Я долго ворочался в кровати, выдумывая в голове наиболее изощренные способы убийства. Интересно, какой вариант взять? Просто вальнуть толстуху и сбросить холодный труп в Москву-реку? Нет, слишком просто, к тому же я не увижу ее мучений. Она должна была ответить мне за причиненное уничтожение. Отпилить ноги ножовкой и долго пытать? Фи, совершенно неэстетично. Закопать на окраине Москвы и залить могилу цементом, оставив лишь дыхательную трубку? Слишком в стиле плоских криминальных боевиков, да еще и рискованно.
Я прорабатывал самые парадоксальные варианты.

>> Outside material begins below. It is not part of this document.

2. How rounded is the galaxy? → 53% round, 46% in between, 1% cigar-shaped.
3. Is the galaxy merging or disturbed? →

Я смаковал кислоту, жидкий азот и денатураты, переваривая всю эту адскую смесь в моей голове. Я представлял, как Марину заливают при мне кислотой; она мечется и бегает, содрогаясь в агонии предсмертных судорог, а я смотрю и молчу, а циничный Палыч советует ей взять на следующий раз побольше косметики. Или другой вариант — при мне из нее начинают выкачивать жир. Живьем. А что, симпатичная фантазия.
Скальпели, надрезы, пытки… Как-то все было слишком непрактично. Я был уверен, что за любой такой сценарий Палыч и его ребята потребуют кругленькую сумму. Им все равно что делать, лишь бы человек хорошо платил. Впрочем, а разве деньги — ни для того ли они созданы, чтобы человек мог позволить себе маленькие удовольствия? Деньги мои, я их хозяин. Вообразите себе, что все вокруг ополчились, предали вас. И теперь ты, смакуя, убиваешь за всех агнца, принося в жертву одного человека, смерть которого словно искупает грехи других.
Сколько мне еще приходило в голову разных вариантов. На самом деле, я не был сторонником жестокого убийства. Мне не хотелось причинять ей боль, наоборот, я даже боялся картины уродства. Я хотел, чтобы она выла от унижения, злобы, чтобы весь процесс казни верила, что может спастись, но потом я все равно бы ее прихлопнул. Я хотел видеть ее искренние, неподдельные, обреченные эмоции: страх, ужас, гнев, отчаяние, ненависть и мольбу. Я хотел, чтобы она боролась, боролась до последнего — при мне — а потом, потом для нее все было бы кончено…
В редкие минуты я вдруг задумывался о том, что я прожил с ней 15 лет, что я когда то любил ее, что она мать моего ребенка. Но как только я вспоминал тупые удары ногами по голове и животу, как только видел картину меня, без сознания, которого целенаправленно добивает грузная, неопрятная тварь, я сразу же закипал и с новыми силами придумывал план моей мести.